The teachers of poor, urban schoolchildren of color are currently at the center of an ideological battle over educational inequality in the US. The popular media and political rhetoric dichotomize teachers as heroes or villains and blame them for persistent achievement gaps related to race and class. Although teachers are indeed central to educational processes, this scapegoating elides the ways in which inherently unequal schooling conditions constrain teachers' ability to engage their students. To move beyond reductive accounts of teaching, my research examines the institutional and interpersonal factors that shape teachers' experiences and practices of caregiving. I provide critical insights into connections between student needs, school resources, and teachers' care and ways in which these are implicated in the reproduction of inequality. Theoretically, these findings illustrate the importance of connecting structural inequalities to lived human experience. Practically, my research suggests new approaches to supporting teachers' work and challenging the intergenerational transmission of socioeconomic inequality.
This dissertation explores teachers' experiences of unequal schooling conditions through in-depth interviews with 60 teachers in three public high schools located in different school districts of Los Angeles County. The schools I selected were de facto segregated in terms of race and class demographics: One served a student population that was wealthy and majority white with a large Asian American minority; the other two schools served populations that were low-income, majority Latino and African American. Each school had a historical relationship to white flight and distinctive connections between the school and the community. The site selection makes a critical contribution to the study of segregated schools by opening up the Black-white binary to understand shifting demographics and by examining the ongoing preservation of white privilege. I coined the term "quarantined disadvantage" to describe the current, unequal conditions of schooling in Los Angeles suburban schools.
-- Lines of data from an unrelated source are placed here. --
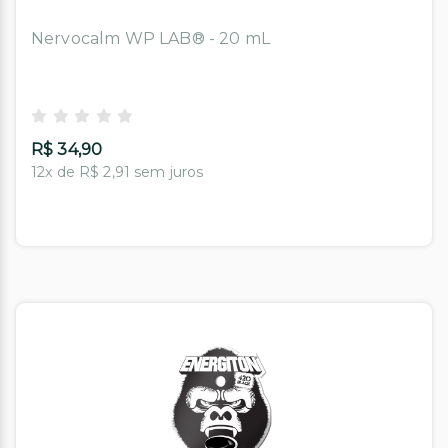
Nervocalm WP LAB® - 20 mL
R$ 34,90
12x de R$ 2,91 sem juros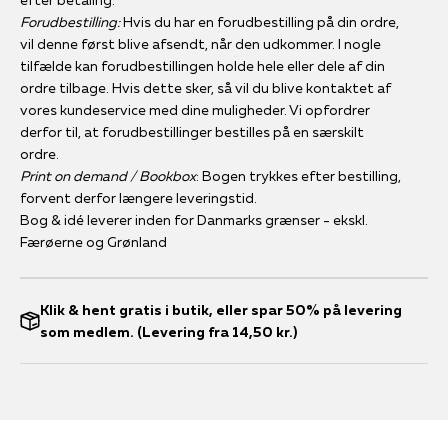
efter betaling.
Forudbestilling:
Hvis du har en forudbestilling på din ordre,
vil denne først blive afsendt, når den udkommer. I nogle
tilfælde kan forudbestillingen holde hele eller dele af din
ordre tilbage. Hvis dette sker, så vil du blive kontaktet af
vores kundeservice med dine muligheder. Vi opfordrer
derfor til, at forudbestillinger bestilles på en særskilt
ordre.
Print on demand / Bookbox
: Bogen trykkes efter bestilling,
forvent derfor længere leveringstid.
Bog & idé leverer inden for Danmarks grænser - ekskl.
Færøerne og Grønland
Klik & hent gratis i butik, eller spar 50% på levering
som medlem. (Levering fra 14,50 kr.)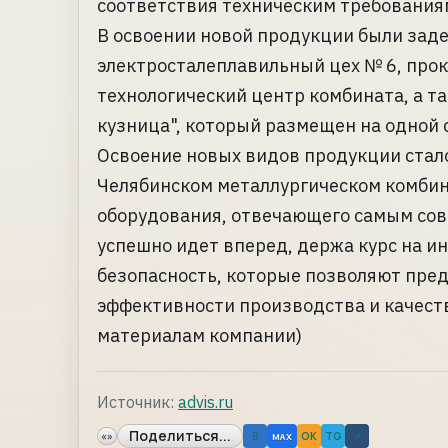
соответствия техническим требования
В освоении новой продукции были зад
электросталеплавильный цех № 6, прока
технологический центр комбината, а т
кузница", который размещен на одной
Освоение новых видов продукции стал
Челябинском металлургическом комбин
оборудования, отвечающего самым со
успешно идет вперед, держа курс на и
безопасность, которые позволяют пре
эффективности производства и качества
материалам компании)
Источник:
advis.ru
Поделиться...
«»
B
OK
TG
↗
MAX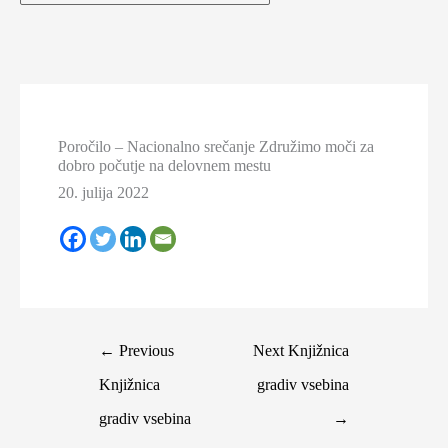
Poročilo – Nacionalno srečanje Združimo moči za
dobro počutje na delovnem mestu
20. julija 2022
←
Previous
Next Knjižnica
Knjižnica
gradiv vsebina
gradiv vsebina
→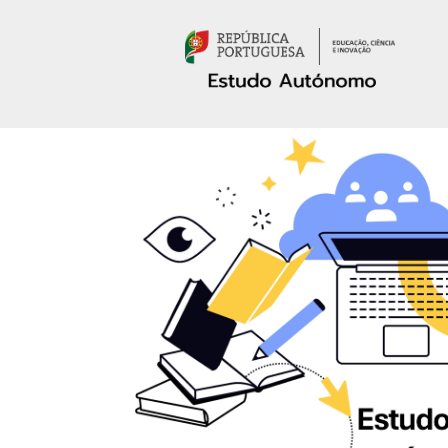
Passar para o conteúdo principal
To examine the effects of three unequal school contexts on teachers' subjective experiences, I conducted in-depth, open-ended interviews with teachers, covering topics such as the teachers' personal background, significant school-based relationships, and their work context. Drawing on these interviews, I demonstrate that inequality is reproduced through circumscribing teachers' ability to meet students' diverse needs through the provision of care; however, teachers' care also provides fertile ground for radical challenges to institutional inequality. This dissertation intervenes in the study of school inequality by shifting the focus from the material conditions of segregated schools and their effects on student outcomes to the social conditions of segregated schools and their effects on teacher emotions. I explain how the adults most intimately connected with unequal educational conditions and student disadvantage: (1) bear the psychic weight of racist social policies and processes; (2) reap particular psychic rewards from relationships with various populations of students and parents; and (3) cognitively support working within a system of schooling that systematically privileges some students while disadvantaging others. This research interrogates how race and class inequality that appears prima facie shocking to outsiders is lived, reproduced, and sometimes challenged through the daily experience of caring and dedicated teachers.